Locking in the Hydration
The second step to achieving a lasting dewy glow is making sure your skin holds in the hydration you’ve just poured on it. Watery, humectant-packed products are great for boosting your skin’s water levels, but unless you seal it in with an appropriate moisturizer afterwards, the water will evaporate from your skin quickly.
For the dewy look without a greasy finish, I find that hydrating and relatively lightweight moisturizers work best. Oilier skin can get away with water-based gel moisturizers. For normal and drier skin, I love moisturizers with a gel-cream consistency, containing richer emollient ingredients but balanced with plenty of water and humectants. The driest complexions benefit from adding a drop or two of facial oil to their moisturizer to really supplement the moisture-retaining properties of the moisturizer.

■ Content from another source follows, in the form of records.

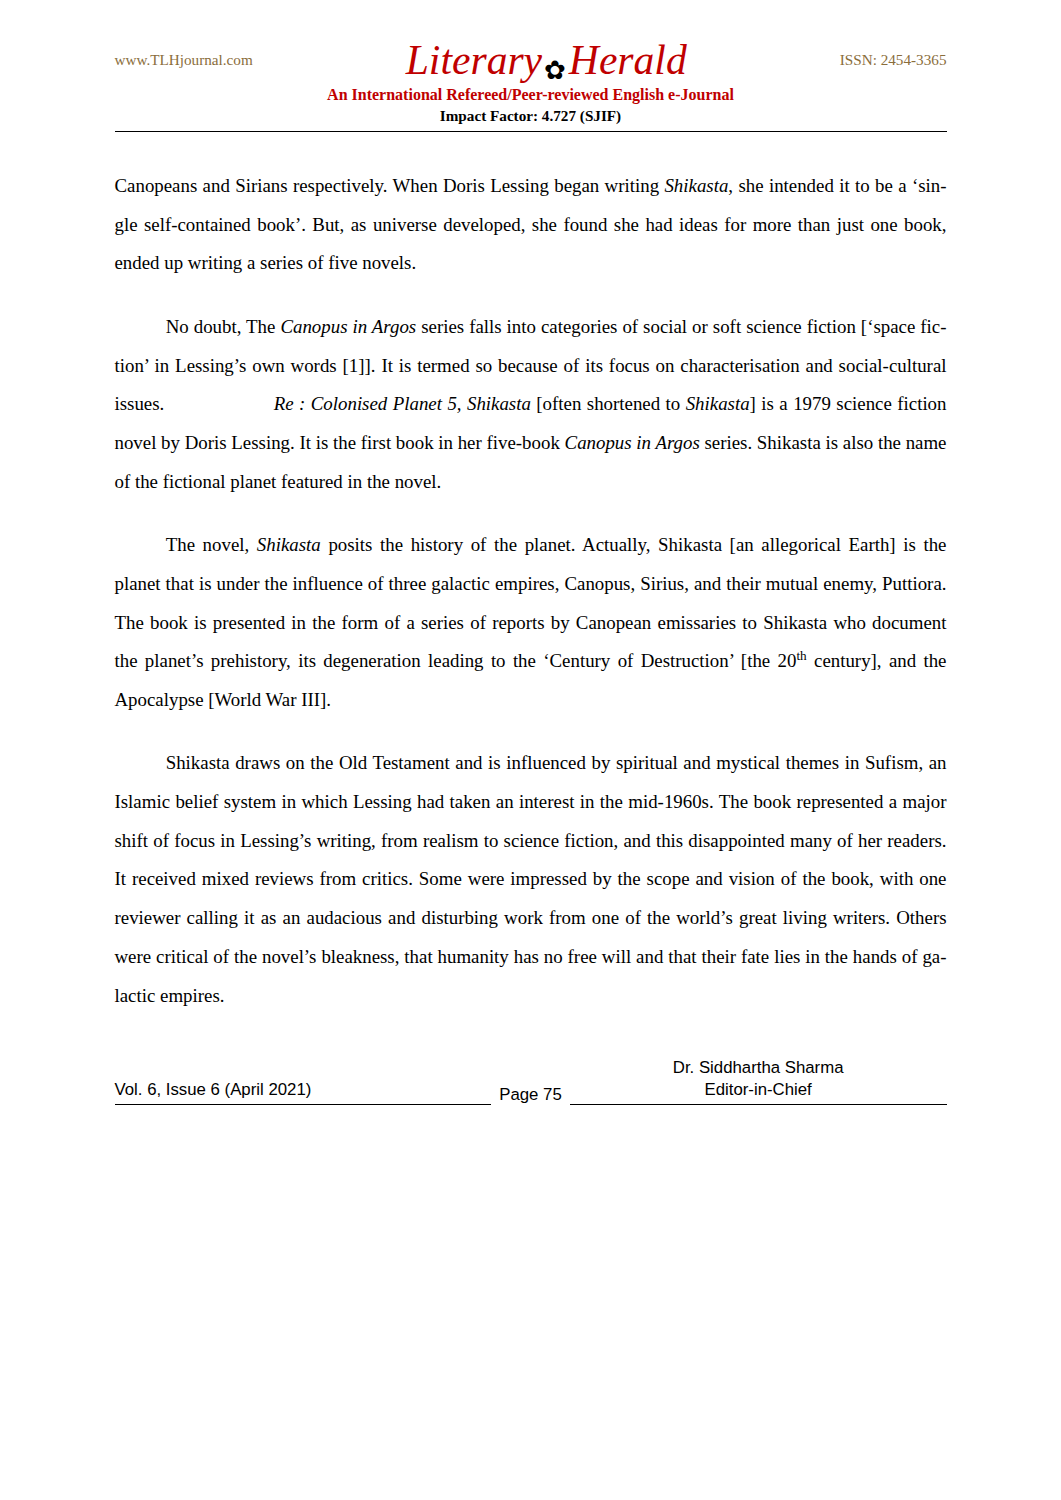www.TLHjournal.com
Literary✿Herald
ISSN: 2454-3365
An International Refereed/Peer-reviewed English e-Journal
Impact Factor: 4.727 (SJIF)
Canopeans and Sirians respectively. When Doris Lessing began writing Shikasta, she intended it to be a ‘single self-contained book’. But, as universe developed, she found she had ideas for more than just one book, ended up writing a series of five novels.
No doubt, The Canopus in Argos series falls into categories of social or soft science fiction [‘space fiction’ in Lessing’s own words [1]]. It is termed so because of its focus on characterisation and social-cultural issues. Re : Colonised Planet 5, Shikasta [often shortened to Shikasta] is a 1979 science fiction novel by Doris Lessing. It is the first book in her five-book Canopus in Argos series. Shikasta is also the name of the fictional planet featured in the novel.
The novel, Shikasta posits the history of the planet. Actually, Shikasta [an allegorical Earth] is the planet that is under the influence of three galactic empires, Canopus, Sirius, and their mutual enemy, Puttiora. The book is presented in the form of a series of reports by Canopean emissaries to Shikasta who document the planet’s prehistory, its degeneration leading to the ‘Century of Destruction’ [the 20th century], and the Apocalypse [World War III].
Shikasta draws on the Old Testament and is influenced by spiritual and mystical themes in Sufism, an Islamic belief system in which Lessing had taken an interest in the mid-1960s. The book represented a major shift of focus in Lessing’s writing, from realism to science fiction, and this disappointed many of her readers. It received mixed reviews from critics. Some were impressed by the scope and vision of the book, with one reviewer calling it as an audacious and disturbing work from one of the world’s great living writers. Others were critical of the novel’s bleakness, that humanity has no free will and that their fate lies in the hands of galactic empires.
Vol. 6, Issue 6 (April 2021)
Page 75
Dr. Siddhartha Sharma
Editor-in-Chief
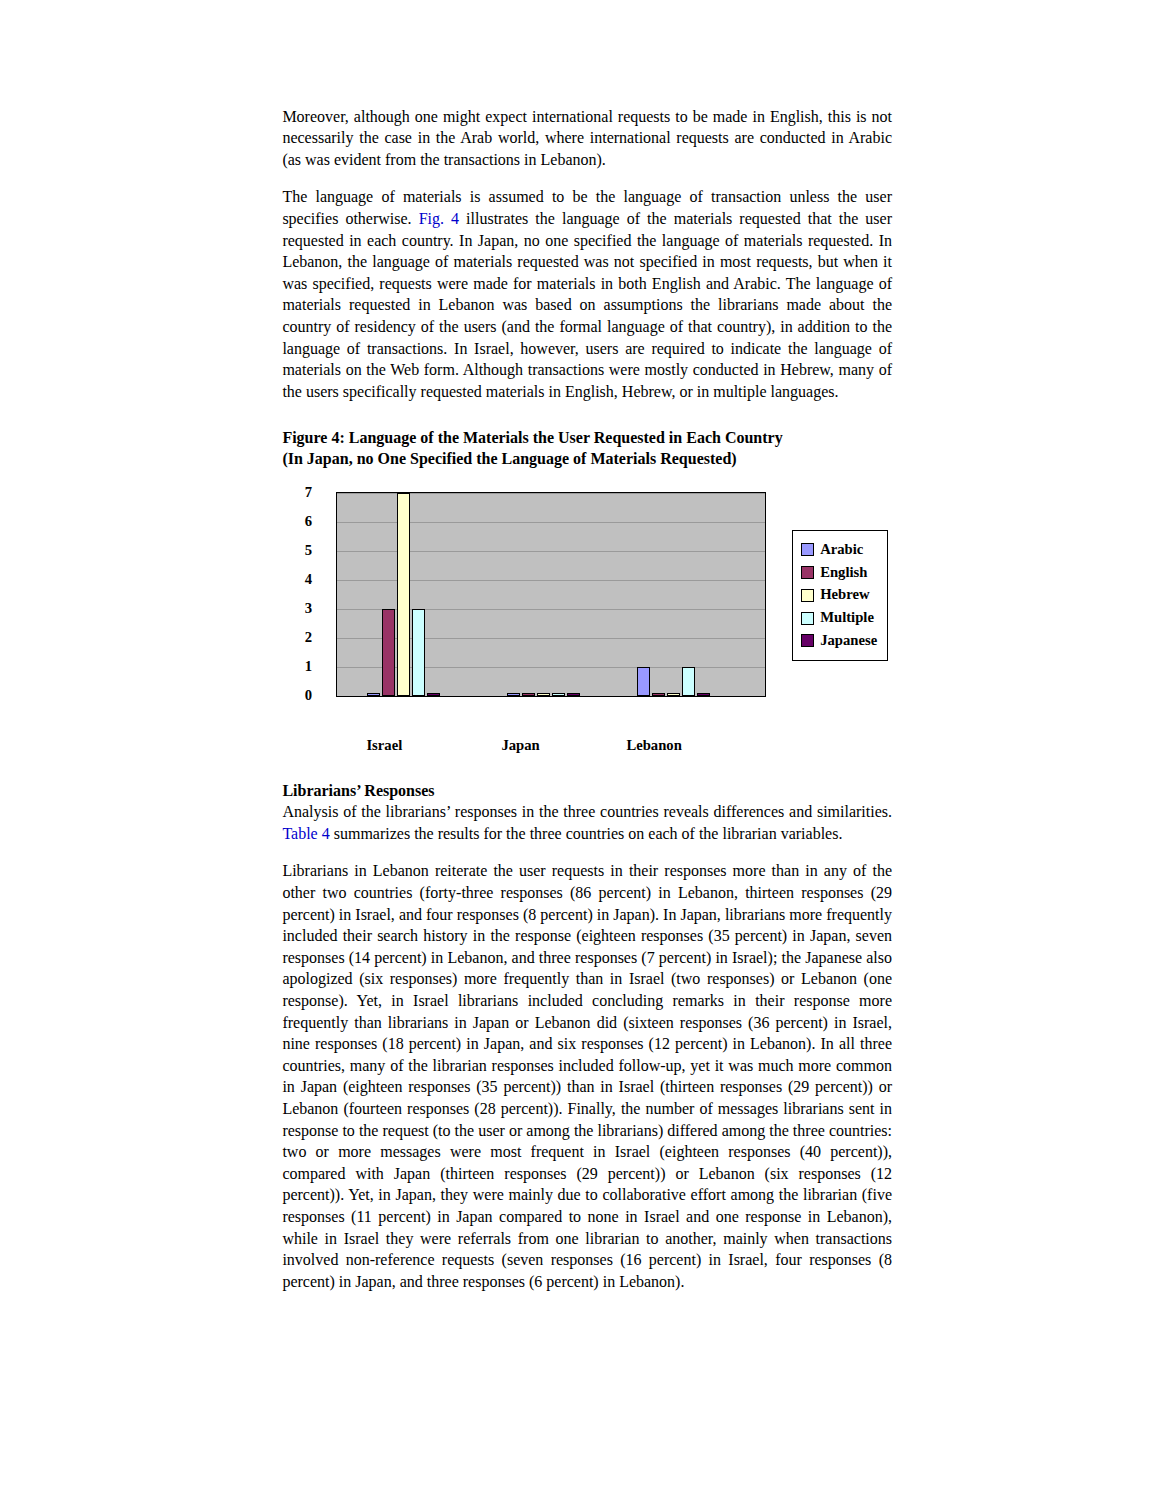Moreover, although one might expect international requests to be made in English, this is not necessarily the case in the Arab world, where international requests are conducted in Arabic (as was evident from the transactions in Lebanon).
The language of materials is assumed to be the language of transaction unless the user specifies otherwise. Fig. 4 illustrates the language of the materials requested that the user requested in each country. In Japan, no one specified the language of materials requested. In Lebanon, the language of materials requested was not specified in most requests, but when it was specified, requests were made for materials in both English and Arabic. The language of materials requested in Lebanon was based on assumptions the librarians made about the country of residency of the users (and the formal language of that country), in addition to the language of transactions. In Israel, however, users are required to indicate the language of materials on the Web form. Although transactions were mostly conducted in Hebrew, many of the users specifically requested materials in English, Hebrew, or in multiple languages.
Figure 4: Language of the Materials the User Requested in Each Country
(In Japan, no One Specified the Language of Materials Requested)
7 6 5 4 3 2 1 0
Arabic
English
Hebrew
Multiple
Japanese
Israel Japan Lebanon
Librarians’ Responses
Analysis of the librarians’ responses in the three countries reveals differences and similarities. Table 4 summarizes the results for the three countries on each of the librarian variables.
Librarians in Lebanon reiterate the user requests in their responses more than in any of the other two countries (forty-three responses (86 percent) in Lebanon, thirteen responses (29 percent) in Israel, and four responses (8 percent) in Japan). In Japan, librarians more frequently included their search history in the response (eighteen responses (35 percent) in Japan, seven responses (14 percent) in Lebanon, and three responses (7 percent) in Israel); the Japanese also apologized (six responses) more frequently than in Israel (two responses) or Lebanon (one response). Yet, in Israel librarians included concluding remarks in their response more frequently than librarians in Japan or Lebanon did (sixteen responses (36 percent) in Israel, nine responses (18 percent) in Japan, and six responses (12 percent) in Lebanon). In all three countries, many of the librarian responses included follow-up, yet it was much more common in Japan (eighteen responses (35 percent)) than in Israel (thirteen responses (29 percent)) or Lebanon (fourteen responses (28 percent)). Finally, the number of messages librarians sent in response to the request (to the user or among the librarians) differed among the three countries: two or more messages were most frequent in Israel (eighteen responses (40 percent)), compared with Japan (thirteen responses (29 percent)) or Lebanon (six responses (12 percent)). Yet, in Japan, they were mainly due to collaborative effort among the librarian (five responses (11 percent) in Japan compared to none in Israel and one response in Lebanon), while in Israel they were referrals from one librarian to another, mainly when transactions involved non-reference requests (seven responses (16 percent) in Israel, four responses (8 percent) in Japan, and three responses (6 percent) in Lebanon).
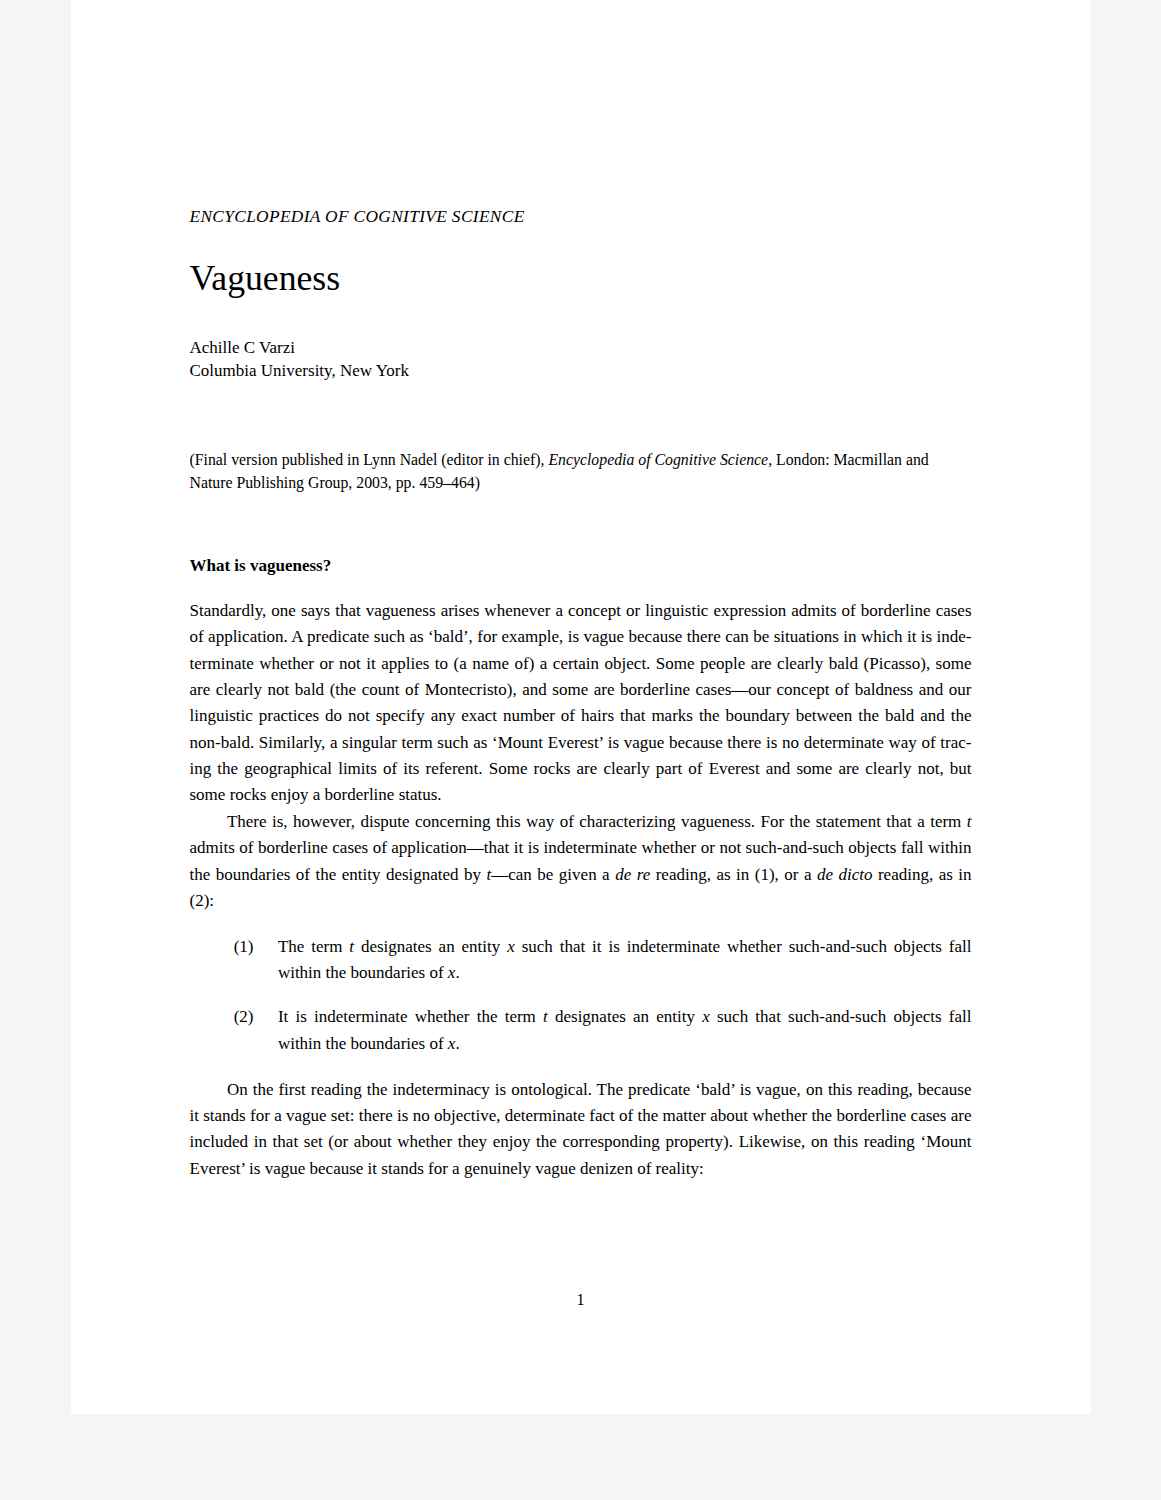ENCYCLOPEDIA OF COGNITIVE SCIENCE
Vagueness
Achille C Varzi Columbia University, New York
(Final version published in Lynn Nadel (editor in chief), Encyclopedia of Cognitive Science, London: Macmillan and Nature Publishing Group, 2003, pp. 459–464)
What is vagueness?
Standardly, one says that vagueness arises whenever a concept or linguistic expression admits of borderline cases of application. A predicate such as ‘bald’, for example, is vague because there can be situations in which it is indeterminate whether or not it applies to (a name of) a certain object. Some people are clearly bald (Picasso), some are clearly not bald (the count of Montecristo), and some are borderline cases—our concept of baldness and our linguistic practices do not specify any exact number of hairs that marks the boundary between the bald and the non-bald. Similarly, a singular term such as ‘Mount Everest’ is vague because there is no determinate way of tracing the geographical limits of its referent. Some rocks are clearly part of Everest and some are clearly not, but some rocks enjoy a borderline status.
There is, however, dispute concerning this way of characterizing vagueness. For the statement that a term t admits of borderline cases of application—that it is indeterminate whether or not such-and-such objects fall within the boundaries of the entity designated by t—can be given a de re reading, as in (1), or a de dicto reading, as in (2):
(1) The term t designates an entity x such that it is indeterminate whether such-and-such objects fall within the boundaries of x.
(2) It is indeterminate whether the term t designates an entity x such that such-and-such objects fall within the boundaries of x.
On the first reading the indeterminacy is ontological. The predicate ‘bald’ is vague, on this reading, because it stands for a vague set: there is no objective, determinate fact of the matter about whether the borderline cases are included in that set (or about whether they enjoy the corresponding property). Likewise, on this reading ‘Mount Everest’ is vague because it stands for a genuinely vague denizen of reality:
1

The final piece to the dewy skin puzzle is the texture of the surface of your skin. A smooth surface reflects light more evenly than a rough one, so for maximum radiance, you may find your skin benefits from some exfoliation to remove excess dead skin cells.
When it comes to exfoliation, though, my advice is to start out as gentle as possible and work your way slowly up in terms of strength until you find your sweet spot. Overexfoliation causes a whole host of problems, including rapid moisture loss, sensitivity, breakouts, and rough texture, and overexfoliation takes a lot of time to heal.
If you haven’t exfoliated much before, start with the mildest options possible. Peeling gels are a great option, as are konjac sponges if you prefer tools over products. Peeling gels can be used a couple of times a week, konjac sponges every day.
Going from there, if you feel your skin could use something stronger, a gentle rice or sugar scrub or an acid toner with 5-8% AHA at a pH between 3 and 4 will be effective without being too powerful. Don’t use a physical exfoliant more than once a week, and only use the acid toner a couple of times a week until you’re confident that more frequent use won’t compromise your skin.
For most skin, a daily AHA at a maximum of 8% will be enough. If you still feel your textural issues demand stronger treatments, chemical peels and microdermabrasion treatments are options, but I’m very cautious about recommending those. Asking a dermatologist or qualified esthetician for advice is a good idea if you want to explore those avenues.
Final Note: What About Face Mists?
Face mists come up pretty often in discussions about achieving the dewy look. Personally, I can live without them (and generally do). A face mist can feel nice and refreshing on a hot day, especially straight out of the fridge, but ultimately, I don’t find them useful. Whatever dewiness they impart disappears as quickly as the mist evaporates. I use mists in place of toner occasionally, but more for fun than for any special benefits. If your budget is limited, focus on the sheet masks, moisturizer, and exfoliation (in that order), and pass on the mists.
I hope this helped you learn what you need to know to get the dewy look. Give some Taiwanese sheet masks a try, seal it all in with a good moisturizer, refine your skin texture with some occasional exfoliation, and enjoy the glow!